▶ **The task**:
Starting at the line that contains "một ĐT đang có phong độ tốt." and stopping at the line that contains "TOVÁBB OLVASOM", transcribe every line of the material below exactly; pictures stay out.

━━━ Given information ━━━

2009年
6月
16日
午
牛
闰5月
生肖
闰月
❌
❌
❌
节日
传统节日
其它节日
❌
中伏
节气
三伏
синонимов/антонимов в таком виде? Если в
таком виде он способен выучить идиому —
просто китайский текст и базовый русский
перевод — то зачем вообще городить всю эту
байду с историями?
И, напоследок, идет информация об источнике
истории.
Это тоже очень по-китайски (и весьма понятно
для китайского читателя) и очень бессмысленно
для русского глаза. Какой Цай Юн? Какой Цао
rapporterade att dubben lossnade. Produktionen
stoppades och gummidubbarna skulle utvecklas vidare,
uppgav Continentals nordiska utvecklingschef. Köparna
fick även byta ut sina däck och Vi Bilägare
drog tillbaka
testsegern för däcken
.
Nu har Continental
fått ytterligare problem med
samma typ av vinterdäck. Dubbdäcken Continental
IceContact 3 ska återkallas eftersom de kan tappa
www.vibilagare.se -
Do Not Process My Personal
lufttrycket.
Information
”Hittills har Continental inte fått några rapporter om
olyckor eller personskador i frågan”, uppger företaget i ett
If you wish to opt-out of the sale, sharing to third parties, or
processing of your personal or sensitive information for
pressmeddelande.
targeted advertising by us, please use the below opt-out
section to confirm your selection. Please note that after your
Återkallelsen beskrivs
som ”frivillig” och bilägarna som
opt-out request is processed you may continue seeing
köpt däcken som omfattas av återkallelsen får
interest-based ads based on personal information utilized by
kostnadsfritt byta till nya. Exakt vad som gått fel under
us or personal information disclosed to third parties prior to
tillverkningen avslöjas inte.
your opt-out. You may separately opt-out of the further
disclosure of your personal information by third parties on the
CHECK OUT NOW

━━━
━━━ Given information ━━━

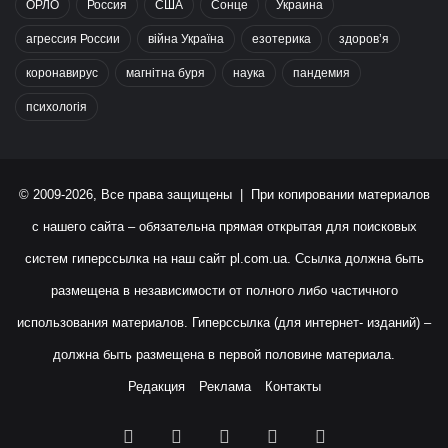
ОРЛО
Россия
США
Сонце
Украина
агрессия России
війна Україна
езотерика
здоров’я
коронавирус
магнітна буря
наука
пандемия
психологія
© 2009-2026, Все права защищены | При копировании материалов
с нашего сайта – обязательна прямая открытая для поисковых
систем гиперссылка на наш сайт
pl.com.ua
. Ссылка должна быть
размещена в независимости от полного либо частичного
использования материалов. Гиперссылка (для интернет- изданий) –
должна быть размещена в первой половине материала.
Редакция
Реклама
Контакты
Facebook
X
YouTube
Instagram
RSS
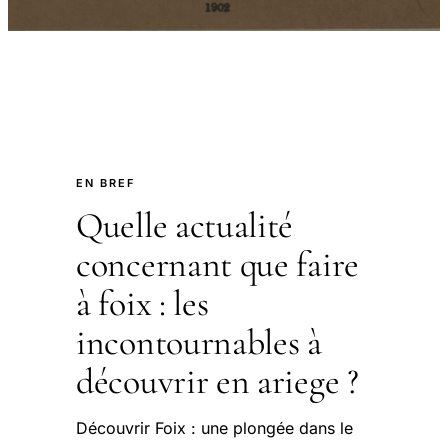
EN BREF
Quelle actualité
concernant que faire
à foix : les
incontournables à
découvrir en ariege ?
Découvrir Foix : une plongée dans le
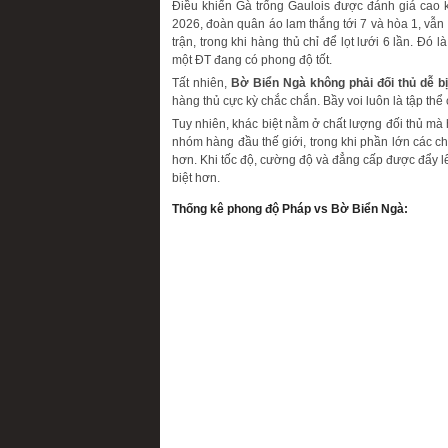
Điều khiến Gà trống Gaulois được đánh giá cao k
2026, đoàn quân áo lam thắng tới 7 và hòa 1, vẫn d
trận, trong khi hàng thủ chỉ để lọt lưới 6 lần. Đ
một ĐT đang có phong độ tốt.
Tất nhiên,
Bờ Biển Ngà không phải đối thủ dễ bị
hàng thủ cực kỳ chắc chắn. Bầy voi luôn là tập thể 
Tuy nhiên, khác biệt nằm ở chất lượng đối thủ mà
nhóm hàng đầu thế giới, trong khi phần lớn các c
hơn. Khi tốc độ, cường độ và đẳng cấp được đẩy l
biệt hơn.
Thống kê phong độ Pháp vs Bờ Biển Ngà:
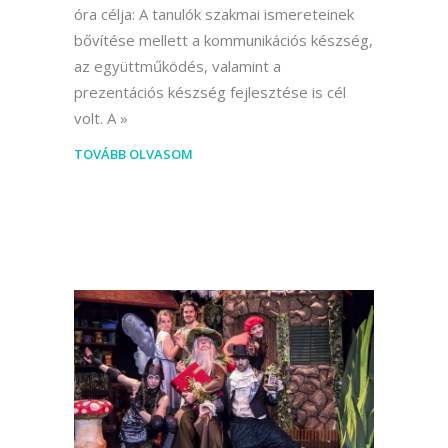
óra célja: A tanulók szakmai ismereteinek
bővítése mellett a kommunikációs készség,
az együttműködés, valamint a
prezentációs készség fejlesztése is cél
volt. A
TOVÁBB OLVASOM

━━━

▶ **Task result**:
một ĐT đang có phong độ tốt.
Tất nhiên,
Bờ Biển Ngà không phải đối thủ dễ bị
hàng thủ cực kỳ chắc chắn. Bầy voi luôn là tập thể 
Tuy nhiên, khác biệt nằm ở chất lượng đối thủ mà
nhóm hàng đầu thế giới, trong khi phần lớn các c
hơn. Khi tốc độ, cường độ và đẳng cấp được đẩy l
biệt hơn.
Thống kê phong độ Pháp vs Bờ Biển Ngà:
óra célja: A tanulók szakmai ismereteinek
bővítése mellett a kommunikációs készség,
az együttműködés, valamint a
prezentációs készség fejlesztése is cél
volt. A
TOVÁBB OLVASOM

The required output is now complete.